Preserving Community Property for Basis Increase: If a married couple bring their community property with them when they move to Michigan, some steps should be taken in order to continue the assets’ community property classification in order to claim a 100% income tax basis ‘step-up’ on the death of one spouse under Michigan’s adoption of the Uniform Act.
- Community Property Agreement: The spouses should enter into a Community Property Agreement that identifies the assets that they import to Michigan, to clearly identify their intent that such assets are intended by them to retain their community property character, even if the assets are later exchanged for other assets, or current (common law) income is used to preserve or enhance the community property This Agreement will also demonstrate the spouses’ intent to refute the creditor claims of one spouse that the community property asset was in some way ‘transmogrified’ by their marital actions, treatment, or source of assets used to preserve the community property asset into a common law tenant-in-common asset.
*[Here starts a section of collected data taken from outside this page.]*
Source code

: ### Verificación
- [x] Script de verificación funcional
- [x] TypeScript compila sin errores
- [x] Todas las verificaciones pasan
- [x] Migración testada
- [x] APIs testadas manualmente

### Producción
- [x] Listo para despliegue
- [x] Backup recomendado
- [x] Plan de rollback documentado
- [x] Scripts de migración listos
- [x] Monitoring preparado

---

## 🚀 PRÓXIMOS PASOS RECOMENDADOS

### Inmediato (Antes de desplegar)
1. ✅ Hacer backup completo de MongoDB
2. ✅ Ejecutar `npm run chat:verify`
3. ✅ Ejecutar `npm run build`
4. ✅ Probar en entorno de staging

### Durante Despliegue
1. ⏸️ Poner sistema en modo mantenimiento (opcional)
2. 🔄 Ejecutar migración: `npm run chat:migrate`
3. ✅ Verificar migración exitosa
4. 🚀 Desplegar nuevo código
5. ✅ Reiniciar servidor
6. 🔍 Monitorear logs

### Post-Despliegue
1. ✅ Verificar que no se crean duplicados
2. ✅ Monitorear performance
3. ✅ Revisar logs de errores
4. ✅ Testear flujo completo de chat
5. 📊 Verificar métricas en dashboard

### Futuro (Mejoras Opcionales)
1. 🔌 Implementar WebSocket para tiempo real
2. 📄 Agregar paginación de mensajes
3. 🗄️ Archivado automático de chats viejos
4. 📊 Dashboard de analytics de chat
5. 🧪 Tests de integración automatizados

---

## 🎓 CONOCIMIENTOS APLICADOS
- Tracing: The assets imported to Michigan must be traced to their community property This means as soon as possible that those community property assets need to be identified and any records that substantiate their origin (title, time, basis) in the community property jurisdiction preserved.
- Segregation: The community property assets should be segregated from other marital assets that are acquired while the spouses reside in Michigan to simplify future accounting and tax basis determinations. Often a joint trust with both spouses named as settlors, co-trustees, and beneficiaries, and its material purpose to preserve their community property will be used to achieve this segregation purpose.
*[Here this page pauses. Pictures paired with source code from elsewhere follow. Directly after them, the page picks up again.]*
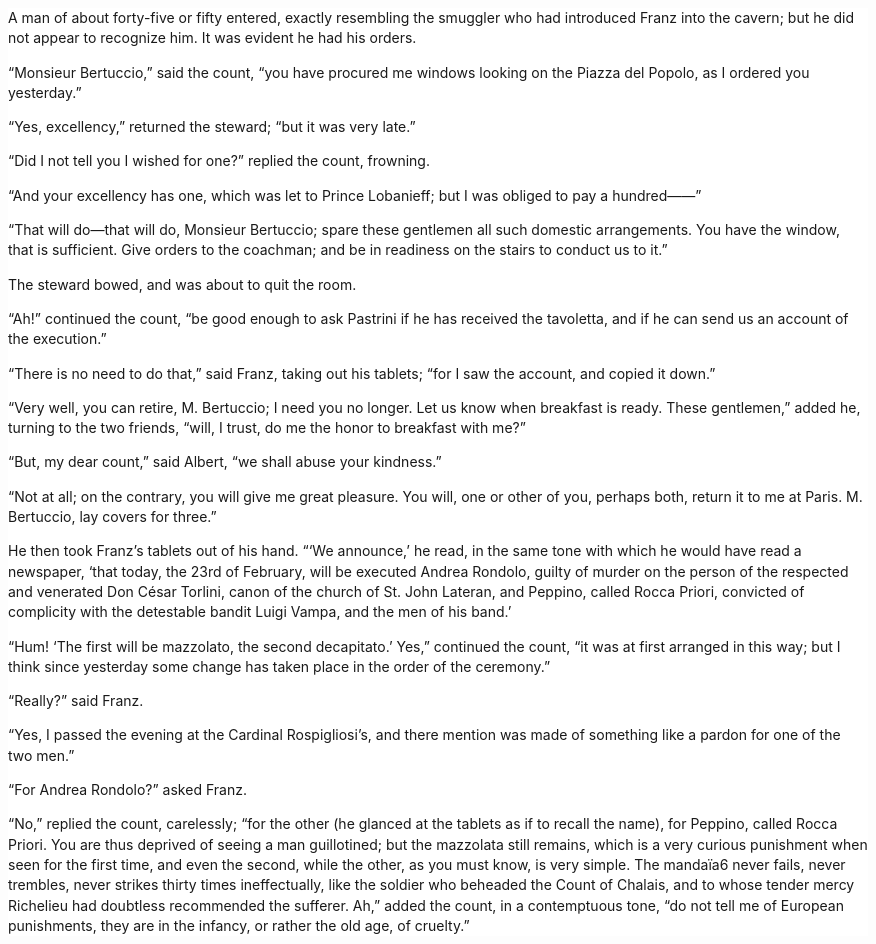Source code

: A man of about forty-five or fifty entered, exactly resembling the
smuggler who had introduced Franz into the cavern; but he did not appear
to recognize him. It was evident he had his orders.

“Monsieur Bertuccio,” said the count, “you have procured me windows
looking on the Piazza del Popolo, as I ordered you yesterday.”

“Yes, excellency,” returned the steward; “but it was very late.”

“Did I not tell you I wished for one?” replied the count, frowning.

“And your excellency has one, which was let to Prince Lobanieff; but I
was obliged to pay a hundred——”

“That will do—that will do, Monsieur Bertuccio; spare these gentlemen
all such domestic arrangements. You have the window, that is sufficient.
Give orders to the coachman; and be in readiness on the stairs to
conduct us to it.”

The steward bowed, and was about to quit the room.

“Ah!” continued the count, “be good enough to ask Pastrini if he has
received the tavoletta, and if he can send us an account of the
execution.”

“There is no need to do that,” said Franz, taking out his tablets; “for
I saw the account, and copied it down.”

“Very well, you can retire, M. Bertuccio; I need you no longer. Let us
know when breakfast is ready. These gentlemen,” added he, turning to the
two friends, “will, I trust, do me the honor to breakfast with me?”

“But, my dear count,” said Albert, “we shall abuse your kindness.”

“Not at all; on the contrary, you will give me great pleasure. You will,
one or other of you, perhaps both, return it to me at Paris. M.
Bertuccio, lay covers for three.”

He then took Franz’s tablets out of his hand. “‘We announce,’ he read,
in the same tone with which he would have read a newspaper, ‘that today,
the 23rd of February, will be executed Andrea Rondolo, guilty of murder
on the person of the respected and venerated Don César Torlini, canon of
the church of St. John Lateran, and Peppino, called Rocca Priori,
convicted of complicity with the detestable bandit Luigi Vampa, and the
men of his band.’

“Hum! ‘The first will be mazzolato, the second decapitato.’ Yes,”
continued the count, “it was at first arranged in this way; but I think
since yesterday some change has taken place in the order of the
ceremony.”

“Really?” said Franz.

“Yes, I passed the evening at the Cardinal Rospigliosi’s, and there
mention was made of something like a pardon for one of the two men.”

“For Andrea Rondolo?” asked Franz.

“No,” replied the count, carelessly; “for the other (he glanced at the
tablets as if to recall the name), for Peppino, called Rocca Priori. You
are thus deprived of seeing a man guillotined; but the mazzolata still
remains, which is a very curious punishment when seen for the first
time, and even the second, while the other, as you must know, is very
simple. The mandaïa6 never fails, never trembles, never strikes thirty
times ineffectually, like the soldier who beheaded the Count of Chalais,
and to whose tender mercy Richelieu had doubtless recommended the
sufferer. Ah,” added the count, in a contemptuous tone, “do not tell me
of European punishments, they are in the infancy, or rather the old age,
of cruelty.”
- Tax Reporting: Income generated by community property assets during the marriage should be reported as the spouses’ joint income, and not be claimed by just one spouse if they decide to file ‘married but separate.’
Unwinding Community Property: A married couple may enter into an agreement that converts their community property into their separate property. However, they have to be careful because if the property is divided unequally, that transaction could result in a taxable gift to the transferee spouse of one-half of the community property. This implied gift could be problematic if the transferee-spouse is not a U.S. citizen, where gifts between spouses can result in a gift tax liability due to the limited marital deduction that is available for gift tax reporting purposes. [IRC 2523(i).]
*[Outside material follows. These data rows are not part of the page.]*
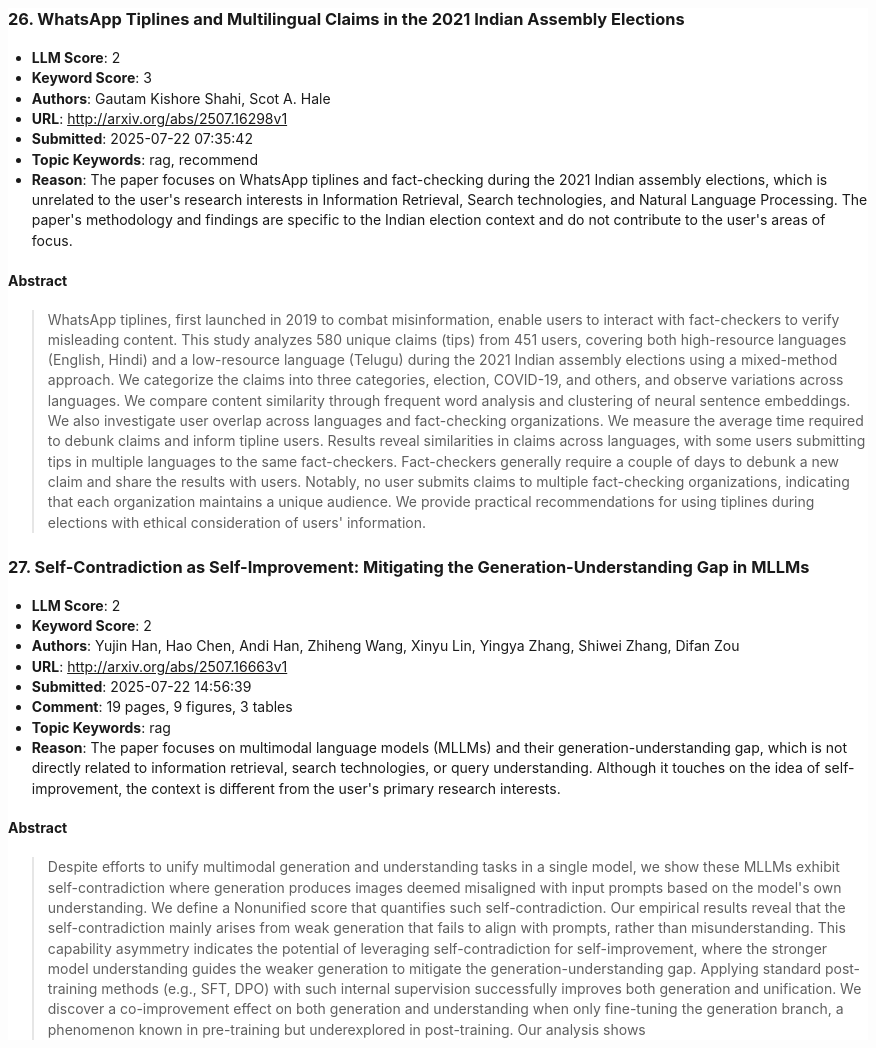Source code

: ### 26. WhatsApp Tiplines and Multilingual Claims in the 2021 Indian Assembly Elections

- **LLM Score**: 2
- **Keyword Score**: 3
- **Authors**: Gautam Kishore Shahi, Scot A. Hale
- **URL**: <http://arxiv.org/abs/2507.16298v1>
- **Submitted**: 2025-07-22 07:35:42
- **Topic Keywords**: rag, recommend
- **Reason**: The paper focuses on WhatsApp tiplines and fact-checking during the 2021 Indian assembly elections, which is unrelated to the user's research interests in Information Retrieval, Search technologies, and Natural Language Processing. The paper's methodology and findings are specific to the Indian election context and do not contribute to the user's areas of focus.

#### Abstract
> WhatsApp tiplines, first launched in 2019 to combat misinformation, enable
users to interact with fact-checkers to verify misleading content. This study
analyzes 580 unique claims (tips) from 451 users, covering both high-resource
languages (English, Hindi) and a low-resource language (Telugu) during the 2021
Indian assembly elections using a mixed-method approach. We categorize the
claims into three categories, election, COVID-19, and others, and observe
variations across languages. We compare content similarity through frequent
word analysis and clustering of neural sentence embeddings. We also investigate
user overlap across languages and fact-checking organizations. We measure the
average time required to debunk claims and inform tipline users. Results reveal
similarities in claims across languages, with some users submitting tips in
multiple languages to the same fact-checkers. Fact-checkers generally require a
couple of days to debunk a new claim and share the results with users. Notably,
no user submits claims to multiple fact-checking organizations, indicating that
each organization maintains a unique audience. We provide practical
recommendations for using tiplines during elections with ethical consideration
of users' information.

### 27. Self-Contradiction as Self-Improvement: Mitigating the Generation-Understanding Gap in MLLMs

- **LLM Score**: 2
- **Keyword Score**: 2
- **Authors**: Yujin Han, Hao Chen, Andi Han, Zhiheng Wang, Xinyu Lin, Yingya Zhang, Shiwei Zhang, Difan Zou
- **URL**: <http://arxiv.org/abs/2507.16663v1>
- **Submitted**: 2025-07-22 14:56:39
- **Comment**: 19 pages, 9 figures, 3 tables
- **Topic Keywords**: rag
- **Reason**: The paper focuses on multimodal language models (MLLMs) and their generation-understanding gap, which is not directly related to information retrieval, search technologies, or query understanding. Although it touches on the idea of self-improvement, the context is different from the user's primary research interests.

#### Abstract
> Despite efforts to unify multimodal generation and understanding tasks in a
single model, we show these MLLMs exhibit self-contradiction where generation
produces images deemed misaligned with input prompts based on the model's own
understanding. We define a Nonunified score that quantifies such
self-contradiction. Our empirical results reveal that the self-contradiction
mainly arises from weak generation that fails to align with prompts, rather
than misunderstanding. This capability asymmetry indicates the potential of
leveraging self-contradiction for self-improvement, where the stronger model
understanding guides the weaker generation to mitigate the
generation-understanding gap. Applying standard post-training methods (e.g.,
SFT, DPO) with such internal supervision successfully improves both generation
and unification. We discover a co-improvement effect on both generation and
understanding when only fine-tuning the generation branch, a phenomenon known
in pre-training but underexplored in post-training. Our analysis shows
Michigan’s Proposed Community Property Trust Legislation: This Michigan Community Property Trust Bill has been floating around Lansing for a few years now, but it is not getting much attention. [At one time, back in 2016, it was assigned the proposed compiled law number MCL 700.7616.] Much of the proposed legislation was initially modeled on Tennessee’s Community Property Trust Act. The proposed Michigan Community Property Trust legislation looks much like a conventional joint trust that many spouses already adopt to avoid probate on the death of one spouse. In order to achieve the income tax basis ‘step-up’ contemplated through the trust’s community property classification, ‘magic language’ would have to be included in the joint trust instrument that expresses the spouses’ intent for the community property classification, for both income tax and also property law purposes. Inasmuch as the proposed Bill to establish a Michigan Community Property Trust has been languishing in Lansing for several years now, without it is questionable if Michigan will ever become the fourth state to adopt this type of elective community property treatment.